Records for the task Start Marker
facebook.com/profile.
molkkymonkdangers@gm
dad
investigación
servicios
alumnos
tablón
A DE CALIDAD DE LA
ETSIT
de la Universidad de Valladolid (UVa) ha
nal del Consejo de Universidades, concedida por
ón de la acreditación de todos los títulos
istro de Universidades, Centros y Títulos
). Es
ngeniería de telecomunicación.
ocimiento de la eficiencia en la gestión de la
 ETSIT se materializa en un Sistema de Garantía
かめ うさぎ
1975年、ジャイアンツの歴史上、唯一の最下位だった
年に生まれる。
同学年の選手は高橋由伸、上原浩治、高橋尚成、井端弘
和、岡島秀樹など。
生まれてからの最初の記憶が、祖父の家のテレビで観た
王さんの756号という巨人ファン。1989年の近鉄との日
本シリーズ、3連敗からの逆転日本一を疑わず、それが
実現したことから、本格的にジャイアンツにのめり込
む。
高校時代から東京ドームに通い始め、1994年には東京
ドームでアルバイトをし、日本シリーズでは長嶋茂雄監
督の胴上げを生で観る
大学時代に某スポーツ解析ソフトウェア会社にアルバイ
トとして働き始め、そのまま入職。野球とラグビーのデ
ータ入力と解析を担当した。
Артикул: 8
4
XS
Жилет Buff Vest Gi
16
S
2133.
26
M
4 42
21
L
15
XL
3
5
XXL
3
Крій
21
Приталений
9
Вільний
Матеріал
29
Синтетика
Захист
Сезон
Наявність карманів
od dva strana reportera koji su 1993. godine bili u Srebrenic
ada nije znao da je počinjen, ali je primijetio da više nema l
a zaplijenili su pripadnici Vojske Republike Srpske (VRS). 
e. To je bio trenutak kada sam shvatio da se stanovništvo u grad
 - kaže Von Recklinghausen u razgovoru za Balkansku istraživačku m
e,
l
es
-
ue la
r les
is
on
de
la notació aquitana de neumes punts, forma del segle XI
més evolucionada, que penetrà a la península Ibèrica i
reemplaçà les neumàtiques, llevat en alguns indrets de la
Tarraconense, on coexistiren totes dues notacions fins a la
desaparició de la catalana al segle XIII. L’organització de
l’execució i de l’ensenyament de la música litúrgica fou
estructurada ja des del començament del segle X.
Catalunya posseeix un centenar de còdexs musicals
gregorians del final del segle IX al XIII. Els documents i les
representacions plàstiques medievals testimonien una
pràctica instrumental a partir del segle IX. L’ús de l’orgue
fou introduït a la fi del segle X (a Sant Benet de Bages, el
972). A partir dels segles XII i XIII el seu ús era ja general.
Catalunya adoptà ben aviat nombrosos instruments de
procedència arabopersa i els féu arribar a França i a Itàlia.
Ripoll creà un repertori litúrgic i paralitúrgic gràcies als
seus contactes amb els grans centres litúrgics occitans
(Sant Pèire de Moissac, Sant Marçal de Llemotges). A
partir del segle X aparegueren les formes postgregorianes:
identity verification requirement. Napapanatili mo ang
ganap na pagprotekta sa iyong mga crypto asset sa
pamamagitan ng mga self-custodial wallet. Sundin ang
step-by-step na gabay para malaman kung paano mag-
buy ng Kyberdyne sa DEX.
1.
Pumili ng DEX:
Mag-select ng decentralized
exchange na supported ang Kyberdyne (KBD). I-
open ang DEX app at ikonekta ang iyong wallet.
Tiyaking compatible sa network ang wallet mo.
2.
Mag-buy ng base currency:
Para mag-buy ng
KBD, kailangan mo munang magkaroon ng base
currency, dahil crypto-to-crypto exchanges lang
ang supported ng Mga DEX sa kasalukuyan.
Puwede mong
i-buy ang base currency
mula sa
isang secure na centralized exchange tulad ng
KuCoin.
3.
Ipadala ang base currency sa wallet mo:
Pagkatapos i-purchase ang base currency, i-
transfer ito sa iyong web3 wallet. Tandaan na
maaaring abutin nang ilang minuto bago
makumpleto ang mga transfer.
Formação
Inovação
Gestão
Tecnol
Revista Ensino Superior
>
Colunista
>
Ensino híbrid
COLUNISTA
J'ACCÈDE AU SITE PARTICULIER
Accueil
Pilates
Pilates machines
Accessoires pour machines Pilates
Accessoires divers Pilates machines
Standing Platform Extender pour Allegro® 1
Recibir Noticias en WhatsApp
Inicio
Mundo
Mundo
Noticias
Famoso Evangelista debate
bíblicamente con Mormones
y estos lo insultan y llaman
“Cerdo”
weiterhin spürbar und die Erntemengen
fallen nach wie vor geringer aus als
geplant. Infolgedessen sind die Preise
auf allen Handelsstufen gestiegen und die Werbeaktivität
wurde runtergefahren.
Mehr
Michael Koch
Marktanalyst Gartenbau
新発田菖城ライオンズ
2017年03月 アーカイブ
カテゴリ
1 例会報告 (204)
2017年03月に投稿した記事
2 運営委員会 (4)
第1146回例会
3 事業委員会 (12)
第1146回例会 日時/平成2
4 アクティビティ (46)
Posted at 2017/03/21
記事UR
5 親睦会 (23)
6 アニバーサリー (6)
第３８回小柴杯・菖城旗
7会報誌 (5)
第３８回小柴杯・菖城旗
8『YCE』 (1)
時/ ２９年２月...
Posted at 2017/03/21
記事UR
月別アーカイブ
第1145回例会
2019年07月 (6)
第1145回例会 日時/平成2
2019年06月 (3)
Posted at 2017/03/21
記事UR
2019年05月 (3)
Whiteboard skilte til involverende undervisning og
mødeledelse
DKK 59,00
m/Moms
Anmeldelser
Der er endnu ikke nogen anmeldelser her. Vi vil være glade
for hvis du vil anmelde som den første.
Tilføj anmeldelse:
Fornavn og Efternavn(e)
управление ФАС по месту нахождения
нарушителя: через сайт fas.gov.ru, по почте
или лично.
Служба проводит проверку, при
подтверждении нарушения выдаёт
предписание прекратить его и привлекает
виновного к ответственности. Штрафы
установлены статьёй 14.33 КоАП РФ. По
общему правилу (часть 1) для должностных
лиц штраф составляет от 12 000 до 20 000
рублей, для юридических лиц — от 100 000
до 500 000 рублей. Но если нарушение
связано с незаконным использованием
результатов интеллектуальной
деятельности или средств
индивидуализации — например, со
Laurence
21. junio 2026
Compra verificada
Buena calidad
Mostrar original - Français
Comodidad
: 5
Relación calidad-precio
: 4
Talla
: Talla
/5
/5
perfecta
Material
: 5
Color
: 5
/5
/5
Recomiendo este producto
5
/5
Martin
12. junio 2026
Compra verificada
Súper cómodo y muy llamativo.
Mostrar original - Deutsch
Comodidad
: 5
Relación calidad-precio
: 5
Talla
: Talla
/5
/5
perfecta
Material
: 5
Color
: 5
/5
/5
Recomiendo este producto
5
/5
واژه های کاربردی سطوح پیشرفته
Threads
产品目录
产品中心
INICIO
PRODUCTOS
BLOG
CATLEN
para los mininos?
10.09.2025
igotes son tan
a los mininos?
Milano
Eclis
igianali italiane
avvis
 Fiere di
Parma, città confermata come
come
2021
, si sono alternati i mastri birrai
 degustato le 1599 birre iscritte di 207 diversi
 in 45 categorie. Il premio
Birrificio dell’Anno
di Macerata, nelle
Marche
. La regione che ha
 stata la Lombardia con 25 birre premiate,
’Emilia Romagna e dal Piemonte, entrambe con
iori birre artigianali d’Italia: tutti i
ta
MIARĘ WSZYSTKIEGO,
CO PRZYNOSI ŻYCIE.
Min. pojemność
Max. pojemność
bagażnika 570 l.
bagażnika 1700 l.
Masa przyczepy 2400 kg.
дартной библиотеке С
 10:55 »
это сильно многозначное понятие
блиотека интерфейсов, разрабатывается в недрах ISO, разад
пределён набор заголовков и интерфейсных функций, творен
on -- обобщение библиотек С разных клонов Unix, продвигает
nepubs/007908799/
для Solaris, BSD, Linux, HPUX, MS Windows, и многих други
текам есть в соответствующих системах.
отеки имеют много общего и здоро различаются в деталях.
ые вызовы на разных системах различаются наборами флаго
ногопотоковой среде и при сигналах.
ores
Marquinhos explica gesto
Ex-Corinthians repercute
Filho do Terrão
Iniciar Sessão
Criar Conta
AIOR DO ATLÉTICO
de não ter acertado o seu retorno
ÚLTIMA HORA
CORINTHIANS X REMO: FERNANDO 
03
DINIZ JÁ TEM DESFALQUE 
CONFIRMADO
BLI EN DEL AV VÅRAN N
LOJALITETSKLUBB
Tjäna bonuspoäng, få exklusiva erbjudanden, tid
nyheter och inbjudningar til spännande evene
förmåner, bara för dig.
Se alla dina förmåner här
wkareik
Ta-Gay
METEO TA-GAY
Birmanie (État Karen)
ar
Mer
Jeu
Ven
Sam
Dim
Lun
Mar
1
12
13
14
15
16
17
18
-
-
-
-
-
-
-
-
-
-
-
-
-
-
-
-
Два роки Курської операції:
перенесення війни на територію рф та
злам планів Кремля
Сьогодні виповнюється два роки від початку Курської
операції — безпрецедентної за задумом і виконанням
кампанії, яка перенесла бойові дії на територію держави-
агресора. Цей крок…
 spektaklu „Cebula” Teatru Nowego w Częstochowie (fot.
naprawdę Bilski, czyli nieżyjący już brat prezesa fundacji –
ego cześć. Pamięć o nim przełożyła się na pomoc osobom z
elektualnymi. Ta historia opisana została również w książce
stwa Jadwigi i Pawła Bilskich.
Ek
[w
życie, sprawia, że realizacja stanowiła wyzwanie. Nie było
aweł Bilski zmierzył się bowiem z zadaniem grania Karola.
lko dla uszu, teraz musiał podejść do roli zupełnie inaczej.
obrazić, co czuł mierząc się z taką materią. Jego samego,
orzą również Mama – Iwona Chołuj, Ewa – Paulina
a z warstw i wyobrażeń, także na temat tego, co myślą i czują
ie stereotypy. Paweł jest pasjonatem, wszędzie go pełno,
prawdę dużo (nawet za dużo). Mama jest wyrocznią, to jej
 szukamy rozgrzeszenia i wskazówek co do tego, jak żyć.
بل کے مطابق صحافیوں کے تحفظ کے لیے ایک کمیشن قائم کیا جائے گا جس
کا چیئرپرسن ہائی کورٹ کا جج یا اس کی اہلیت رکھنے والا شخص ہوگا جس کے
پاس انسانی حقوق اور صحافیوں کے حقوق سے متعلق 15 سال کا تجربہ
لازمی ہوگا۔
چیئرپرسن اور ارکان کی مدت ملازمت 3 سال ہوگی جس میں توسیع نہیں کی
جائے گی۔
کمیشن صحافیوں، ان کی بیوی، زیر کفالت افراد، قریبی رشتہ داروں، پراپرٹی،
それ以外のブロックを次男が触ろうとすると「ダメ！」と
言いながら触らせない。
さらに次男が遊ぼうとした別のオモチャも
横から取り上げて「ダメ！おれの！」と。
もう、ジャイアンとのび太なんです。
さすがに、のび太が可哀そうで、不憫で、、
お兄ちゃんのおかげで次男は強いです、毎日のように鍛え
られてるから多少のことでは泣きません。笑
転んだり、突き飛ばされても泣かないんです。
Records for the task End Marker
Count the lines above that contain the string "wallet", with case counting, and give only the number.

5